__TASK INSTRUCTIONS__:
Reproduce the material below verbatim, line for line, leaving out the pictures.

__STORED ROWS__:
****************

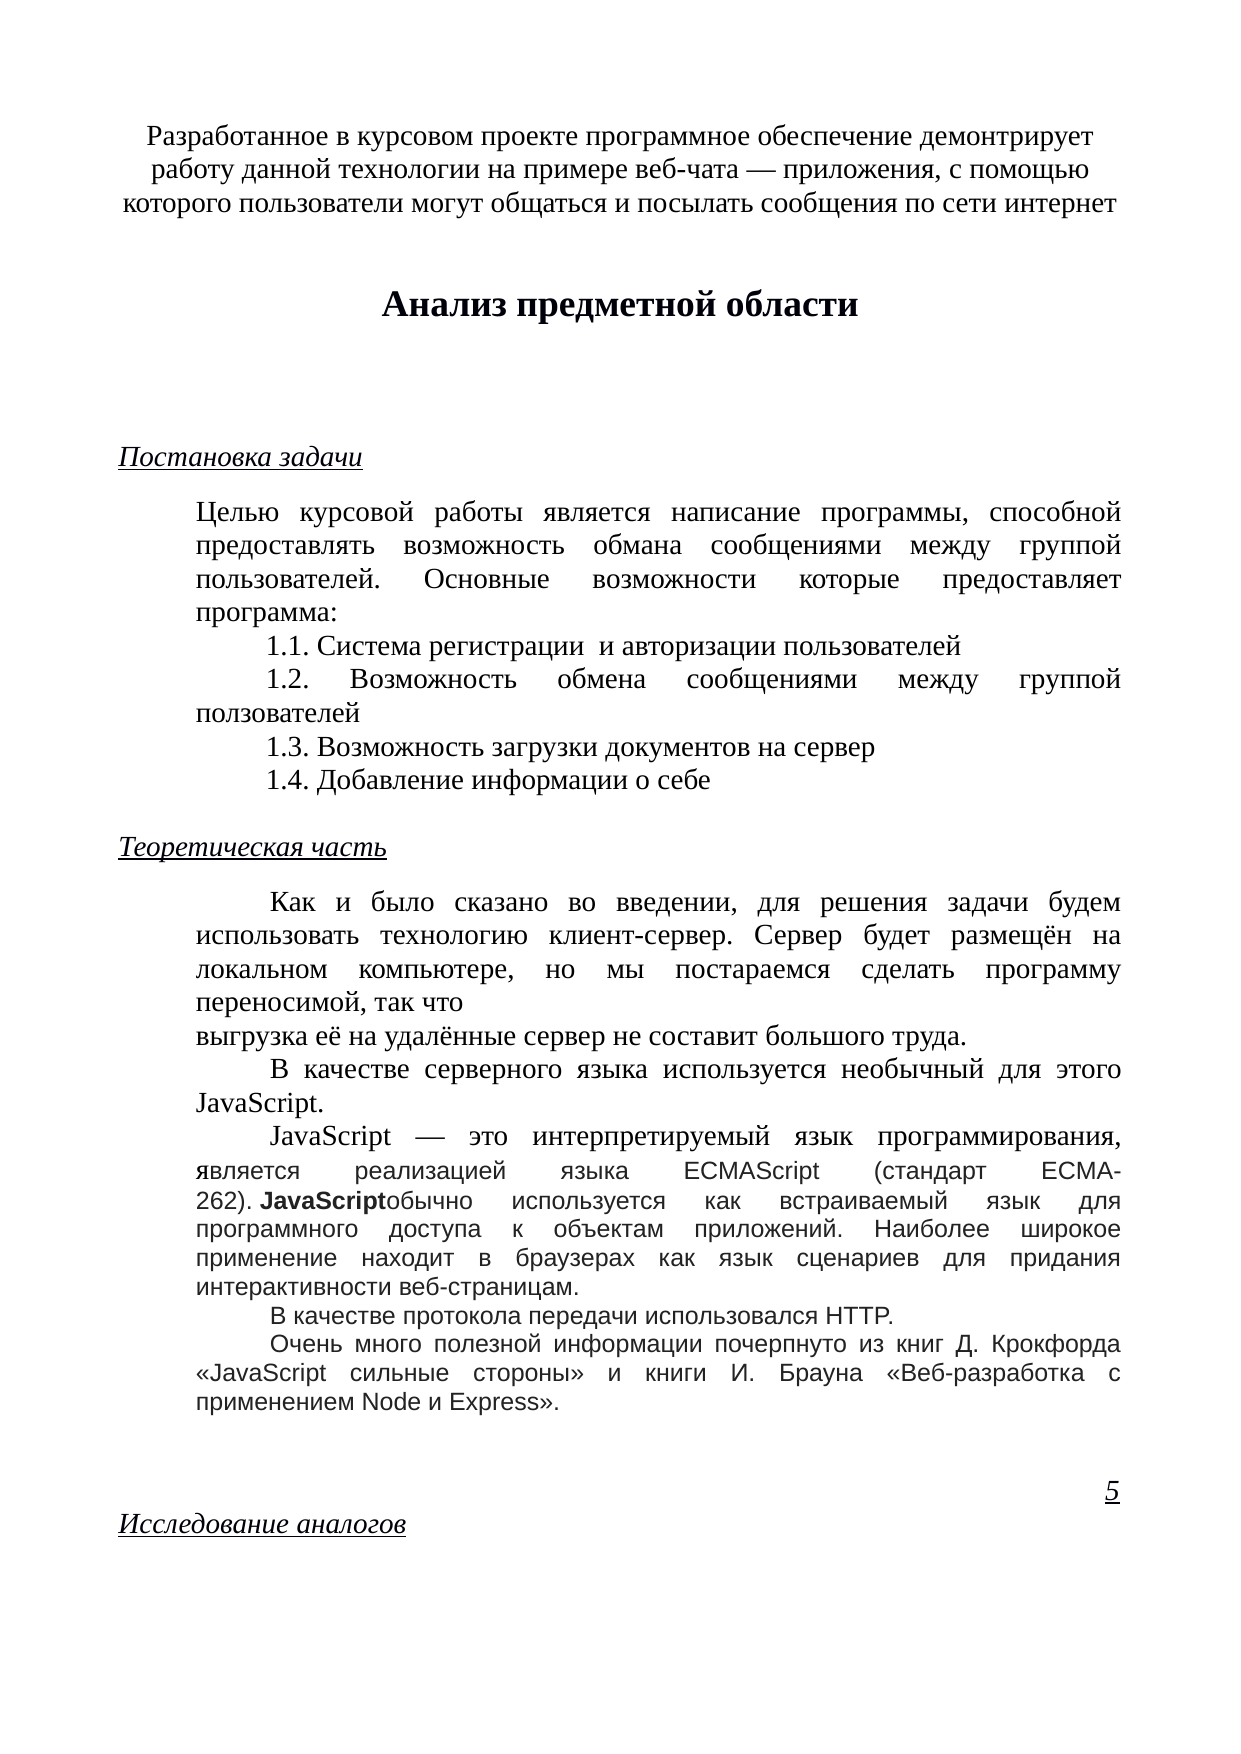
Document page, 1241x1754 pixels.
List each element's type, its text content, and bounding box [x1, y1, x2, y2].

list Целью курсовой работы является написание программы, способной предоставлять возможность обмана сообщениями между группой пользователей. Основные возможности которые предоставляет программа: [196, 494, 1122, 628]
list Как и было сказано во введении, для решения задачи будем использовать технологию клиент-сервер. Сервер будет размещён на локальном компьютере, но мы постараемся сделать программу переносимой, так что [196, 884, 1122, 1018]
list 5 [118, 1473, 1122, 1507]
list 1.3. Возможность загрузки документов на сервер [196, 729, 1122, 762]
text Анализ предметной области [118, 281, 1122, 324]
list JavaScript — это интерпретируемый язык программирования, является реализацией языка ECMAScript (стандарт ECMA-262). JavaScriptобычно используется как встраиваемый язык для программного доступа к объектам приложений. Наиболее широкое применение находит в браузерах как язык сценариев для придания интерактивности веб-страницам. [196, 1118, 1122, 1301]
text Разработанное в курсовом проекте программное обеспечение демонтрирует работу данной технологии на примере веб-чата — приложения, с помощью которого пользователи могут общаться и посылать сообщения по сети интернет [118, 118, 1122, 281]
list 1.1. Система регистрации и авторизации пользователей [196, 628, 1122, 662]
list В качестве серверного языка используется необычный для этого JavaScript. [196, 1051, 1122, 1118]
list 1.4. Добавление информации о себе [196, 762, 1122, 796]
list В качестве протокола передачи использовался HTTP. [196, 1301, 1122, 1329]
subtitle Теоретическая часть [118, 829, 1122, 863]
list выгрузка её на удалённые сервер не составит большого труда. [196, 1018, 1122, 1051]
list 1.2. Возможность обмена сообщениями между группой ползователей [196, 662, 1122, 729]
list Исследование аналогов [118, 1507, 1122, 1540]
subtitle Постановка задачи [118, 439, 1122, 473]
list Очень много полезной информации почерпнуто из книг Д. Крокфорда «JavaScript сильные стороны» и книги И. Брауна «Веб-разработка с применением Node и Express». [196, 1329, 1122, 1416]
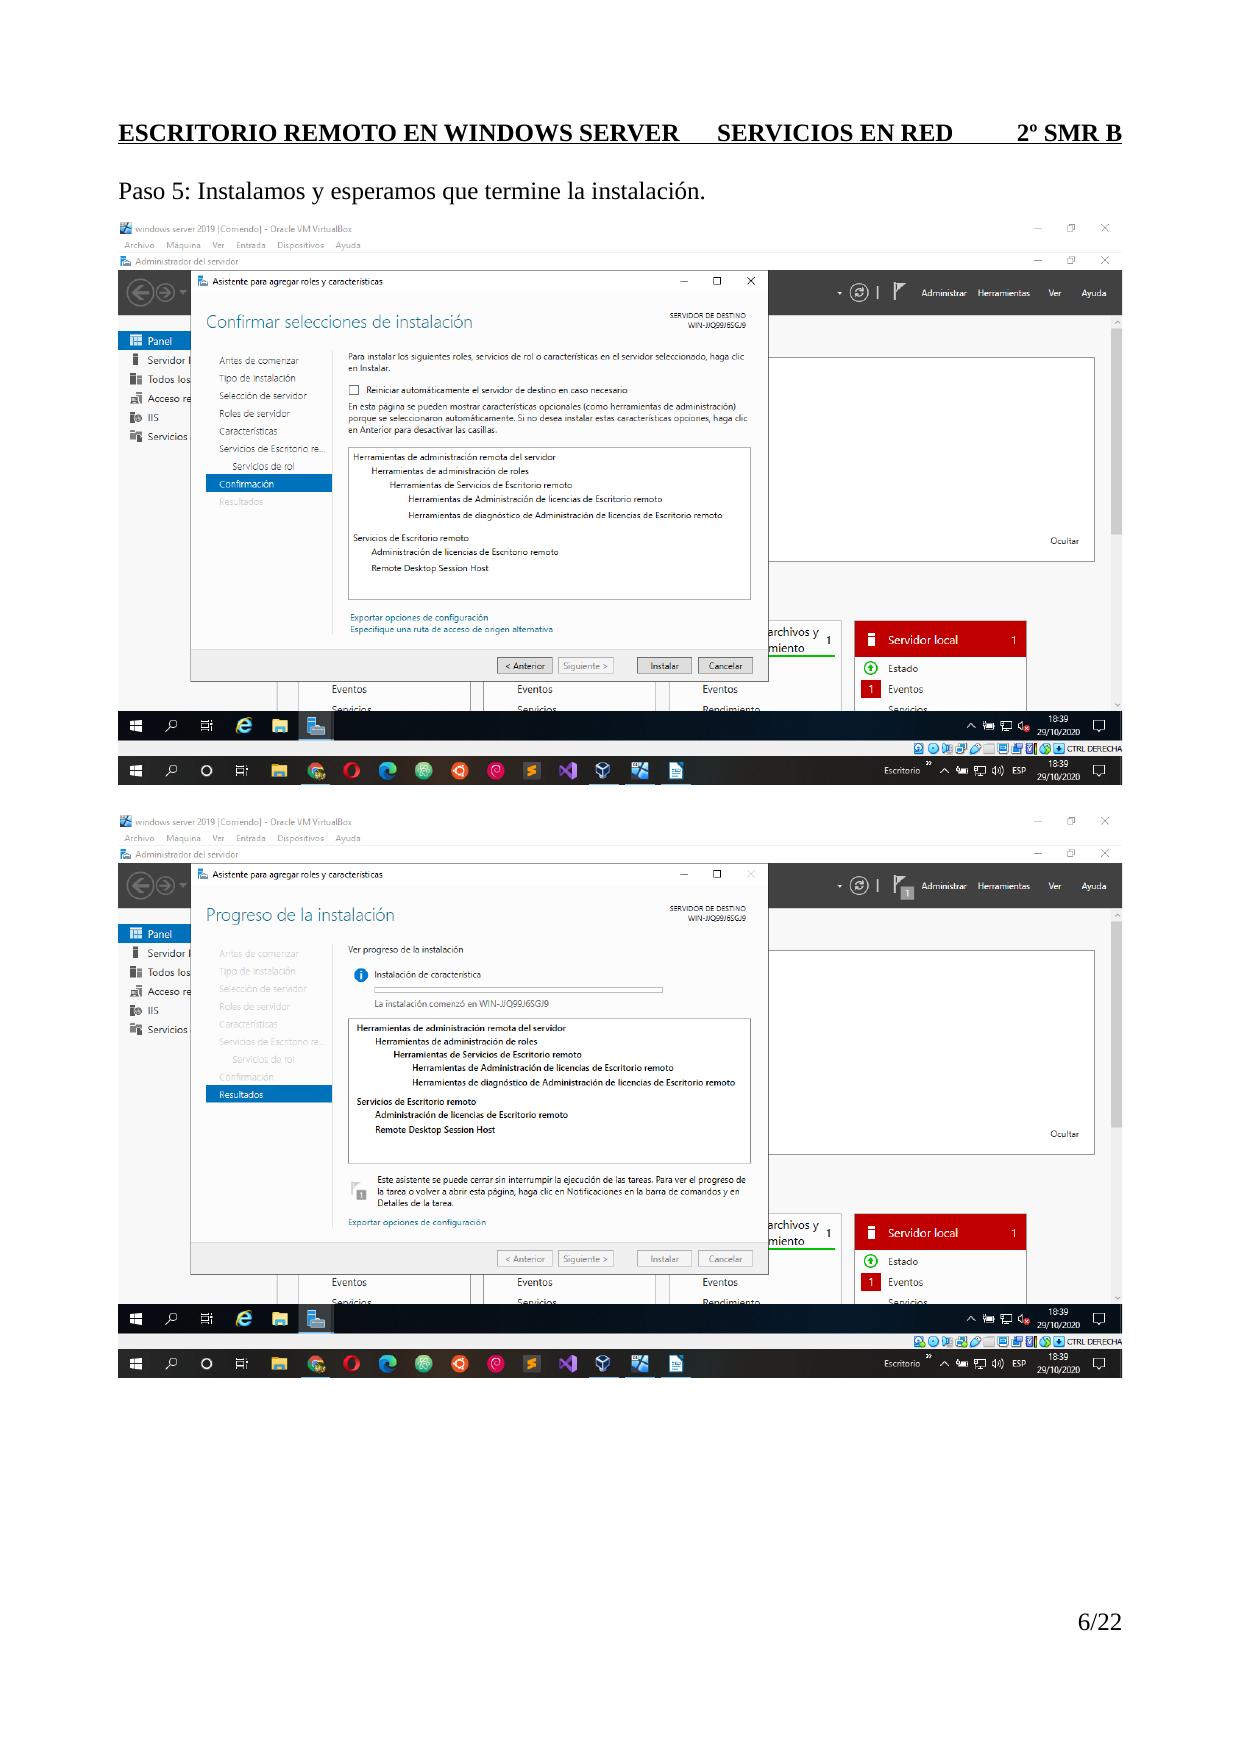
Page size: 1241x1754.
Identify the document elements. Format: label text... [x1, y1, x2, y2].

****************

__FULL SOLUTION__:
Document page, 1241x1754 pixels.
List each element's type, its text content, and bounding box [x1, y1, x2, y2].

list Целью курсовой работы является написание программы, способной предоставлять возможность обмана сообщениями между группой пользователей. Основные возможности которые предоставляет программа: [196, 494, 1122, 628]
list Как и было сказано во введении, для решения задачи будем использовать технологию клиент-сервер. Сервер будет размещён на локальном компьютере, но мы постараемся сделать программу переносимой, так что [196, 884, 1122, 1018]
list 5 [118, 1473, 1122, 1507]
list 1.3. Возможность загрузки документов на сервер [196, 729, 1122, 762]
text Анализ предметной области [118, 281, 1122, 324]
list JavaScript — это интерпретируемый язык программирования, является реализацией языка ECMAScript (стандарт ECMA-262). JavaScriptобычно используется как встраиваемый язык для программного доступа к объектам приложений. Наиболее широкое применение находит в браузерах как язык сценариев для придания интерактивности веб-страницам. [196, 1118, 1122, 1301]
text Разработанное в курсовом проекте программное обеспечение демонтрирует работу данной технологии на примере веб-чата — приложения, с помощью которого пользователи могут общаться и посылать сообщения по сети интернет [118, 118, 1122, 281]
list 1.1. Система регистрации и авторизации пользователей [196, 628, 1122, 662]
list В качестве серверного языка используется необычный для этого JavaScript. [196, 1051, 1122, 1118]
list 1.4. Добавление информации о себе [196, 762, 1122, 796]
list В качестве протокола передачи использовался HTTP. [196, 1301, 1122, 1329]
subtitle Теоретическая часть [118, 829, 1122, 863]
list выгрузка её на удалённые сервер не составит большого труда. [196, 1018, 1122, 1051]
list 1.2. Возможность обмена сообщениями между группой ползователей [196, 662, 1122, 729]
list Исследование аналогов [118, 1507, 1122, 1540]
subtitle Постановка задачи [118, 439, 1122, 473]
list Очень много полезной информации почерпнуто из книг Д. Крокфорда «JavaScript сильные стороны» и книги И. Брауна «Веб-разработка с применением Node и Express». [196, 1329, 1122, 1416]
Page size: 1241x1754.
Identify the document elements. Format: label text... [x1, y1, x2, y2].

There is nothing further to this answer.